There is something undeniably odd about a yacht doing 25 knots while sailing into a 15 knot wind. When thinking about this it helps to think about the relative speed of the boat and the breeze. Clearly, a yacht with the wind directly behind it and no current cannot travel faster than the wind: if it did, its sails would outpace the very thing which is supposedly pushing it forward.

Sailing Close to the Wind


The secret to travelling faster than the wind lies in orienting the yacht so that its sails are set obliquely to an oncoming breeze. By travelling “close to the wind”, the yacht’s sail deflects the wind as it passes by. This results in areas of low & higher pressure. By Newton’s laws, the resulting change in direction of the moving mass of air generates a force on the yacht, which responds by accelerating. This continues until the force propelling the yacht matches the drag forces slowing it down, at which point it settles down to a “terminal speed”, which, for some high-performance catamarans, can be double the wind speed.
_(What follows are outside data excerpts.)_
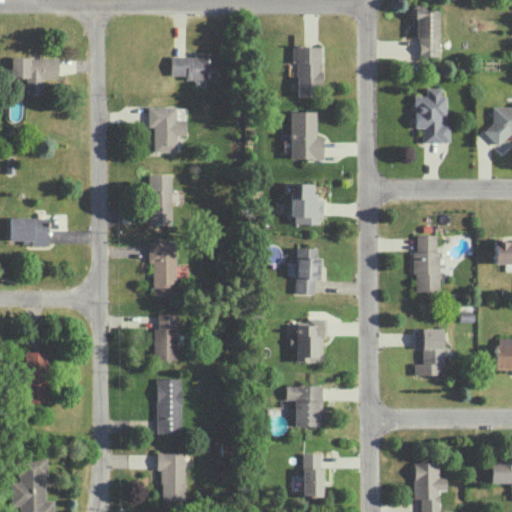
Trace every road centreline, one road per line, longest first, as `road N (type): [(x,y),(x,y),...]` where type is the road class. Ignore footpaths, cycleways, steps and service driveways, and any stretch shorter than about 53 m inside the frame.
road 1 (residential): [(374,511),(371,0)]
road 2 (residential): [(95,511),(94,1)]
road 3 (residential): [(0,1),(371,0)]
road 4 (residential): [(372,187),(511,186)]
road 5 (residential): [(374,415),(511,415)]
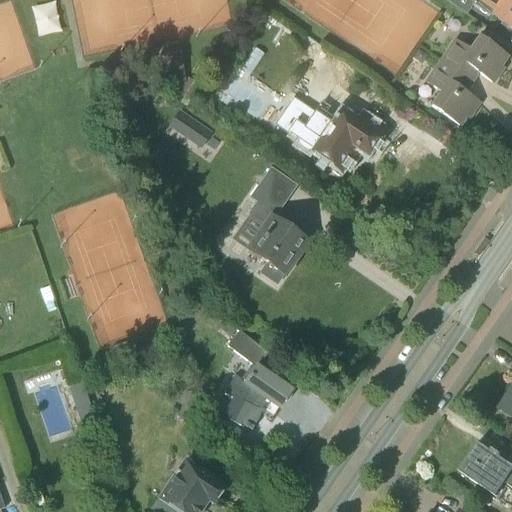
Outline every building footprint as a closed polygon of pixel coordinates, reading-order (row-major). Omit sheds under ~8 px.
[(511,0),(476,0),(472,7),(488,18),(490,15),(511,30),(511,0)] [(455,42),(440,63),(465,80),(471,70),(491,83),(501,69),(500,67),(507,58),(479,38),(470,52),(455,42)] [(417,50),(411,59),(420,65),(426,56),(417,50)] [(185,83),(181,61),(157,65),(161,87),(185,83)] [(465,80),(440,63),(426,83),(441,94),(431,107),(459,126),(466,117),(467,118),(478,103),(458,89),(465,80)] [(198,85),(188,79),(175,100),(185,106),(198,85)] [(304,108),(302,111),(290,104),(275,126),(297,142),(298,147),(305,152),(311,151),(341,171),(350,157),(353,159),(358,150),(366,156),(383,132),(361,117),(357,126),(339,114),(330,126),(304,108)] [(201,151),(212,133),(179,111),(168,128),(201,151)] [(248,215),(263,225),(245,250),(267,265),(261,275),(278,286),(307,241),(274,218),(285,202),(296,186),(271,169),(251,198),(257,202),(248,215)] [(267,353),(242,334),(234,345),(259,364),(267,353)] [(225,396),(231,400),(223,417),(243,427),(243,429),(250,432),(261,412),(256,410),(264,399),(278,409),(290,392),(254,367),(242,384),(235,378),(225,396)] [(83,380),(70,385),(80,413),(93,408),(83,380)] [(511,390),(499,410),(511,419),(511,390)] [(174,422),(197,427),(200,413),(195,412),(198,396),(180,393),(174,422)] [(511,489),(511,467),(477,443),(457,473),(495,498),(505,484),(511,489)] [(212,507),(223,490),(184,463),(176,475),(174,474),(172,477),(174,479),(151,511),(200,511),(206,503),(212,507)] [(45,508),(37,485),(27,488),(36,511),(45,508)]
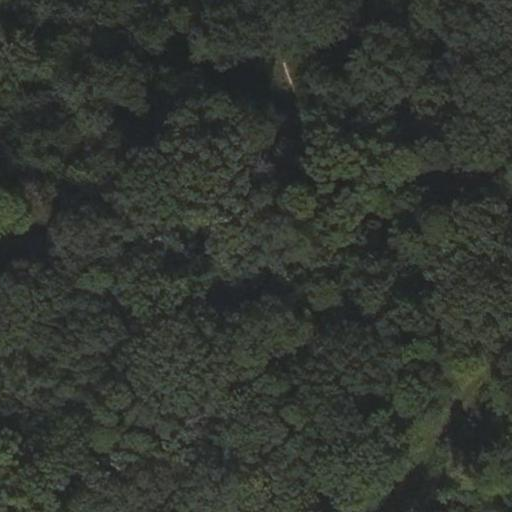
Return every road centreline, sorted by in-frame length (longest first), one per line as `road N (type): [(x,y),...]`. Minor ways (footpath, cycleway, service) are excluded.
road 1 (track): [(415,456),(261,0)]
road 2 (track): [(384,511),(415,456),(511,326)]
road 3 (track): [(0,459),(189,511)]
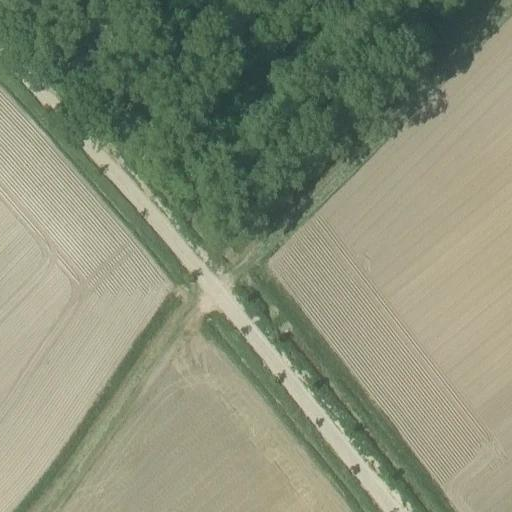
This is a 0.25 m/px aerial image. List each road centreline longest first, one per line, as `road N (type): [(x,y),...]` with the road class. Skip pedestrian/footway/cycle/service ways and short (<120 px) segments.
road 1 (unclassified): [(393,511),(216,292),(0,47)]
road 2 (track): [(216,292),(182,326),(46,511)]
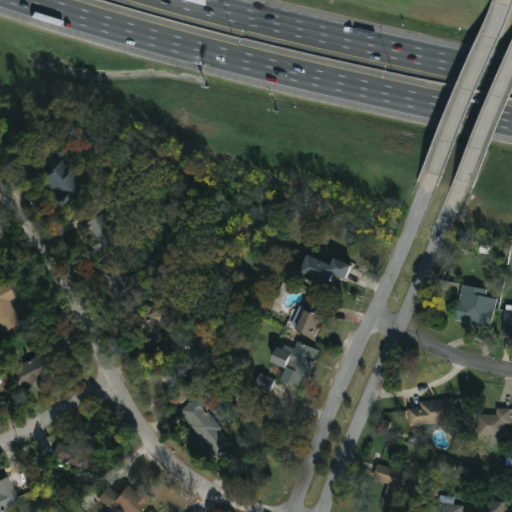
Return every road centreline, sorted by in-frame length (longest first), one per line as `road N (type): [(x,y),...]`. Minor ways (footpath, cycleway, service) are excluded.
road 1 (motorway): [(24,0),(215,55),(511,122)]
road 2 (residential): [(255,511),(216,499),(156,450),(0,189)]
road 3 (tertiary): [(433,173),(293,511)]
road 4 (tertiary): [(323,511),(464,182)]
road 5 (motorway): [(511,73),(184,0)]
road 6 (tertiary): [(501,14),(433,173)]
road 7 (residential): [(511,375),(477,369),(371,317)]
road 8 (residential): [(115,385),(0,446)]
road 9 (tertiary): [(464,182),(511,68)]
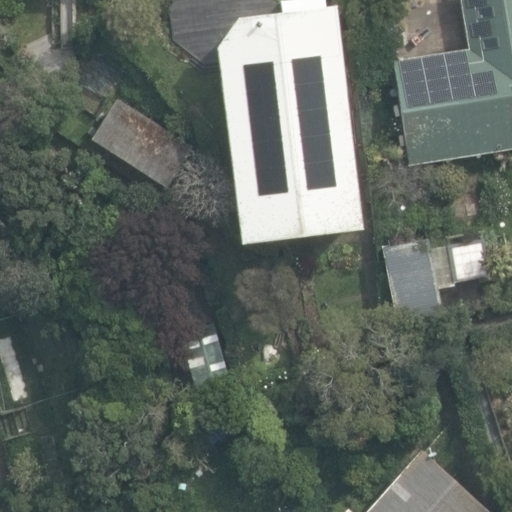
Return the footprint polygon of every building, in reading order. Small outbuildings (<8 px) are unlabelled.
[(356,222),(330,0),(300,0),(231,8),(211,38),(234,236),(356,222)] [(388,50),(403,156),(511,139),(511,129),(511,120),(511,0),(457,0),(463,40),(388,50)] [(91,138),(154,176),(179,135),(116,97),(91,138)] [(381,236),(393,299),(432,292),(420,229),(381,236)] [(492,511),(420,446),(359,511),(492,511)]
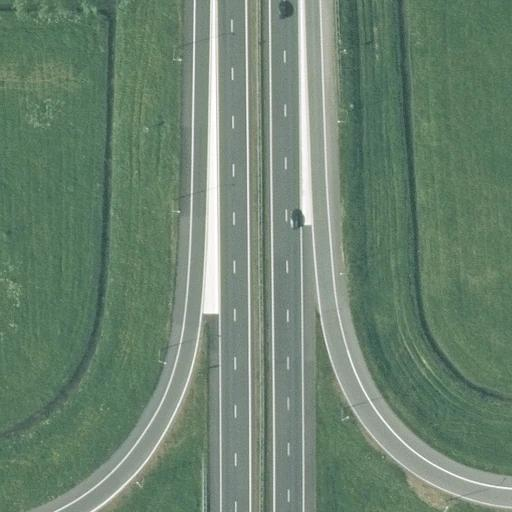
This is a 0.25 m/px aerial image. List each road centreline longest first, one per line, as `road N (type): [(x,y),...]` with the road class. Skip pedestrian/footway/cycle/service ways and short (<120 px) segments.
road 1 (motorway): [(511,500),(423,469),(368,417),(346,374),(324,274),(311,0)]
road 2 (motorway): [(201,0),(195,284),(185,368),(135,462),(79,511)]
road 3 (motorway): [(287,511),(282,0)]
road 4 (motorway): [(230,0),(232,511)]
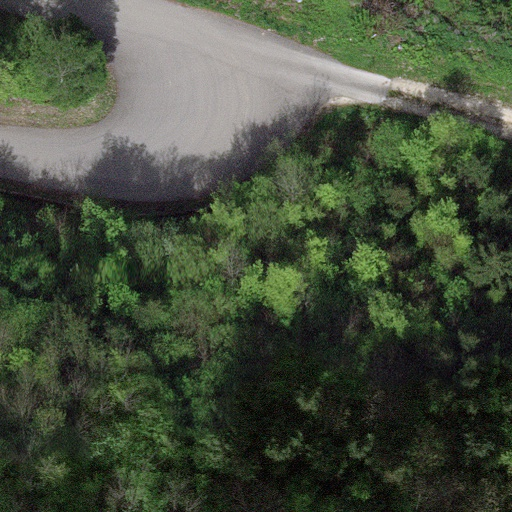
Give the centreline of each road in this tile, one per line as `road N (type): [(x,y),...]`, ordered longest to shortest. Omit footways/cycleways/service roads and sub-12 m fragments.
road 1 (unclassified): [(120,0),(140,4),(191,43),(197,81),(182,119),(157,144),(118,156),(0,142)]
road 2 (track): [(511,113),(191,43)]
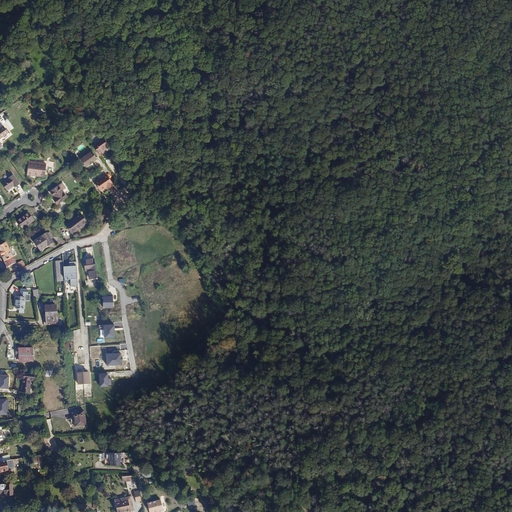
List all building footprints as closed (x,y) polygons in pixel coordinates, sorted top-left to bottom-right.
[(39,123),(44,120),(39,114),(35,118),(39,123)] [(0,145),(1,144),(0,142),(0,139),(9,133),(4,127),(0,129),(0,145)] [(96,149),(103,159),(108,156),(106,153),(108,151),(109,152),(112,149),(106,140),(99,145),(100,146),(96,149)] [(97,158),(91,149),(88,151),(88,153),(81,158),(86,165),(90,163),(90,164),(94,161),(94,160),(97,158)] [(46,164),(29,162),(27,174),(45,177),(46,164)] [(107,188),(114,183),(107,173),(95,181),(101,190),(106,186),(107,188)] [(12,174),(1,182),(8,191),(18,183),(12,174)] [(68,197),(60,185),(51,191),(56,198),(54,200),(58,204),(68,197)] [(114,186),(108,189),(112,196),(118,192),(114,186)] [(107,215),(111,212),(102,201),(99,203),(107,215)] [(35,221),(29,213),(17,222),(22,230),(35,221)] [(88,222),(82,214),(66,225),(72,233),(88,222)] [(53,244),(47,234),(34,242),(41,251),(53,244)] [(7,243),(0,246),(0,251),(5,261),(4,261),(7,267),(16,263),(7,243)] [(97,277),(95,259),(85,260),(86,270),(89,270),(91,278),(97,277)] [(76,263),(70,263),(70,267),(63,267),(64,278),(70,278),(71,287),(78,287),(76,263)] [(16,296),(15,307),(24,308),(25,298),(30,299),(30,292),(28,292),(28,290),(22,289),(21,296),(16,296)] [(113,296),(103,296),(103,307),(113,308),(113,296)] [(57,304),(46,305),(46,313),(43,313),(44,323),(58,323),(57,304)] [(115,324),(104,325),(105,338),(115,337),(115,324)] [(32,349),(19,349),(19,360),(32,361),(32,349)] [(121,353),(107,354),(108,366),(122,365),(121,353)] [(90,384),(89,371),(77,372),(78,385),(90,384)] [(107,373),(99,374),(100,387),(108,386),(107,373)] [(9,376),(0,375),(0,389),(8,390),(9,376)] [(30,379),(23,378),(22,392),(29,393),(30,379)] [(84,411),(72,413),(75,426),(87,424),(84,411)] [(120,451),(114,451),(103,451),(103,458),(104,458),(104,463),(120,463),(120,451)] [(116,511),(120,511),(132,509),(128,495),(112,499),(116,511)] [(160,499),(148,503),(150,511),(156,511),(164,510),(160,499)] [(310,501),(303,508),(307,511),(310,511),(316,506),(310,501)]
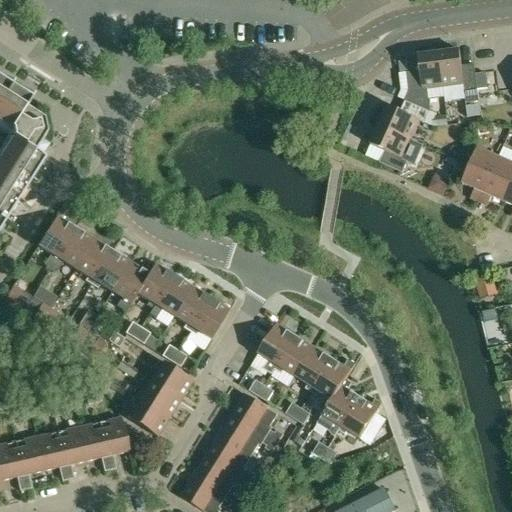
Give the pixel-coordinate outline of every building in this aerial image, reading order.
[(461,66),(459,50),(438,52),(443,87),(463,84),(464,91),(477,90),(475,74),(474,64),(461,66)] [(406,73),(407,75),(409,91),(405,101),(430,112),(430,111),(427,89),(443,87),(438,52),(417,55),(417,54),(405,55),(407,73),(406,73)] [(485,68),(504,65),(502,54),(483,57),(485,68)] [(402,58),(398,62),(399,74),(406,73),(407,73),(405,55),(402,58)] [(486,73),(475,74),(477,90),(482,89),(488,89),(486,73)] [(0,228),(45,157),(41,155),(48,144),(41,140),(45,133),(42,119),(25,108),(31,98),(0,78),(0,121),(11,129),(13,137),(0,157),(0,228)] [(400,112),(387,106),(378,125),(410,140),(419,121),(431,126),(431,125),(435,118),(436,114),(430,111),(430,112),(405,101),(400,112)] [(435,118),(431,125),(431,126),(431,127),(447,126),(446,116),(435,118)] [(408,162),(402,159),(410,140),(378,125),(370,144),(384,151),(379,163),(402,174),(408,162)] [(470,198),(479,202),(498,157),(478,148),(462,183),(475,189),(470,198)] [(479,202),(487,206),(491,197),(503,202),(511,182),(511,163),(498,157),(479,202)] [(511,215),(511,217),(511,216),(511,182),(503,202),(511,206),(511,215)] [(38,246),(51,254),(44,265),(45,269),(49,271),(76,229),(57,217),(38,246)] [(63,262),(76,270),(94,240),(76,229),(49,271),(53,274),(57,272),(63,262)] [(76,270),(94,281),(98,275),(112,252),(94,240),(76,270)] [(94,281),(112,292),(123,274),(130,263),(112,252),(98,275),(94,281)] [(131,304),(137,294),(136,293),(148,275),(147,274),(130,263),(123,274),(112,292),(131,304)] [(137,294),(155,305),(173,277),(154,265),(147,274),(148,275),(136,293),(137,294)] [(492,276),(474,281),(480,301),(498,295),(492,276)] [(155,305),(173,316),(191,288),(173,277),(155,305)] [(12,309),(22,315),(32,298),(22,292),(22,291),(14,286),(2,304),(11,309),(12,309)] [(173,316),(191,328),(209,299),(191,288),(173,316)] [(211,340),(228,311),(209,299),(191,328),(211,340)] [(31,321),(31,322),(40,327),(51,309),(42,303),(42,304),(31,321)] [(48,332),(58,338),(68,321),(59,315),(59,314),(51,309),(40,327),(48,332)] [(125,334),(133,339),(140,328),(132,323),(125,334)] [(276,324),(258,354),(268,360),(263,369),(272,375),(275,371),(274,370),(295,336),(276,324)] [(68,344),(67,345),(76,350),(86,333),(78,327),(68,344)] [(133,339),(143,345),(150,334),(140,328),(133,339)] [(119,348),(124,339),(113,332),(108,341),(119,348)] [(284,370),(296,377),(314,348),(295,336),(274,370),(275,371),(281,375),(284,370)] [(98,339),(87,357),(95,362),(96,360),(101,353),(106,343),(99,339),(98,339)] [(168,346),(162,357),(170,362),(177,351),(168,346)] [(296,377),(307,385),(305,390),(311,393),(332,360),(314,348),(296,377)] [(187,357),(177,351),(170,362),(180,368),(187,357)] [(321,393),(332,400),(341,386),(342,386),(356,365),(348,360),(344,367),(332,360),(311,393),(318,398),(321,393)] [(192,381),(163,363),(151,382),(180,400),(192,381)] [(104,366),(98,375),(109,382),(115,373),(104,366)] [(92,384),(101,389),(103,391),(109,382),(98,375),(92,384)] [(256,381),(249,392),(258,397),(264,386),(256,381)] [(151,382),(140,400),(169,418),(180,400),(151,382)] [(258,397),(267,403),(274,392),(264,386),(258,397)] [(322,415),(335,423),(332,428),(338,432),(359,398),(342,386),(341,386),(332,400),(322,415)] [(99,391),(92,392),(94,404),(101,402),(99,391)] [(85,393),(85,394),(87,405),(94,404),(92,392),(85,393)] [(277,415),(245,395),(232,417),(278,445),(283,436),(276,431),(275,433),(271,431),(272,428),(270,427),(277,415)] [(348,432),(360,439),(370,446),(386,420),(376,414),(382,404),(376,400),(372,405),(359,398),(338,432),(345,436),(348,432)] [(57,400),(50,402),(52,414),(59,412),(57,400)] [(127,419),(157,437),(169,418),(140,400),(127,419)] [(43,403),(43,404),(45,415),(52,414),(50,402),(43,403)] [(292,404),(285,415),(294,420),(301,409),(292,404)] [(310,415),(301,409),(294,420),(304,426),(310,415)] [(15,410),(8,411),(10,423),(17,422),(15,410)] [(0,413),(1,414),(3,425),(10,423),(8,411),(0,413)] [(232,417),(219,437),(252,457),(259,445),(261,447),(262,444),(267,447),(265,449),(272,454),(278,445),(232,417)] [(128,452),(122,423),(121,419),(99,424),(110,471),(116,470),(113,455),(128,452)] [(86,462),(100,458),(104,473),(110,471),(99,424),(78,428),(86,462)] [(70,465),(73,465),(86,462),(78,428),(57,433),(67,481),(73,479),(70,465)] [(44,471),(58,468),(62,482),(67,481),(57,433),(36,438),(44,471)] [(219,437),(207,457),(252,485),(257,487),(262,479),(251,472),(250,474),(246,472),(247,469),(245,468),(252,457),(219,437)] [(293,443),(301,448),(305,442),(297,437),(293,443)] [(29,475),(32,474),(44,471),(36,438),(15,443),(26,490),(31,489),(29,475)] [(0,446),(0,475),(1,481),(2,481),(16,478),(20,492),(26,490),(15,443),(0,446)] [(312,454),(321,459),(328,448),(319,443),(312,454)] [(337,454),(328,448),(321,459),(330,465),(337,454)] [(207,457),(194,477),(227,497),(234,486),(236,487),(237,485),(241,488),(240,490),(247,494),(252,485),(207,457)] [(181,498),(203,511),(220,511),(222,510),(220,508),(227,497),(194,477),(181,498)] [(396,511),(385,489),(339,511),(396,511)]
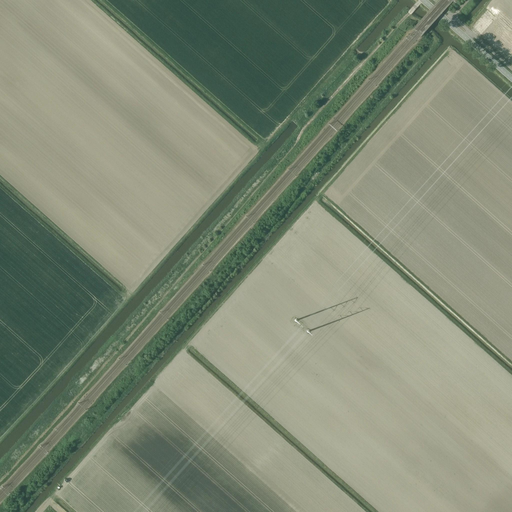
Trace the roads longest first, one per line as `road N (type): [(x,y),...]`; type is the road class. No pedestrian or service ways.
road 1 (track): [(1,511),(23,505),(429,49),(431,34),(408,14)]
road 2 (track): [(0,481),(421,0)]
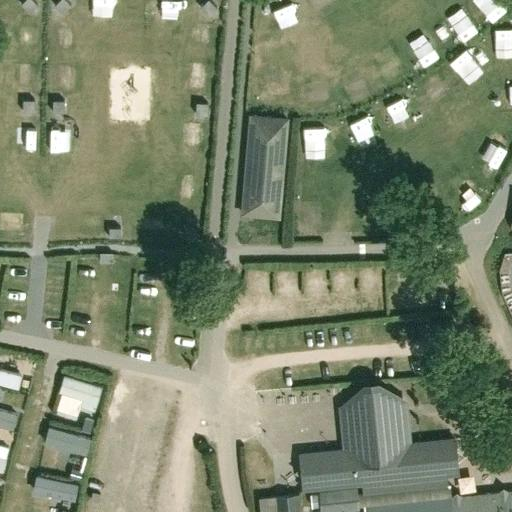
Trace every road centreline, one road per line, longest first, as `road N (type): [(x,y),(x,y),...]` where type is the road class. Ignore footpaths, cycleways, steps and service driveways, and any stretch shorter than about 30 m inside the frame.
road 1 (track): [(50,247),(46,0)]
road 2 (track): [(144,214),(167,75),(168,0)]
road 3 (track): [(53,364),(17,511)]
road 4 (track): [(395,0),(311,52),(259,51)]
road 5 (track): [(511,31),(382,98)]
road 6 (track): [(347,251),(328,117)]
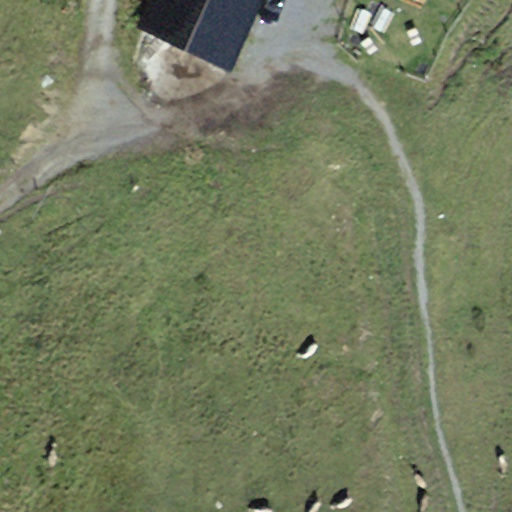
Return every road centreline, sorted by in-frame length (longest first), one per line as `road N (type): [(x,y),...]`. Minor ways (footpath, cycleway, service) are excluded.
road 1 (track): [(284,35),(258,87),(214,112),(160,129),(118,109)]
road 2 (track): [(118,109),(0,200)]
If you’ve ever had to hold on to an umbrella more tightly because you can feel it being pulled away from you, even though the wind is not behind you, then you’ve experienced the same effect that operates on the sailing boats sails.

Even higher speeds can be achieved if the drag forces are reduced, for example by taking the yacht out of the water and putting it on skis. It’s said that some ice-yachts skimming across frozen lakes with minimal drag have travelled up to 8 times faster than the prevailing wind.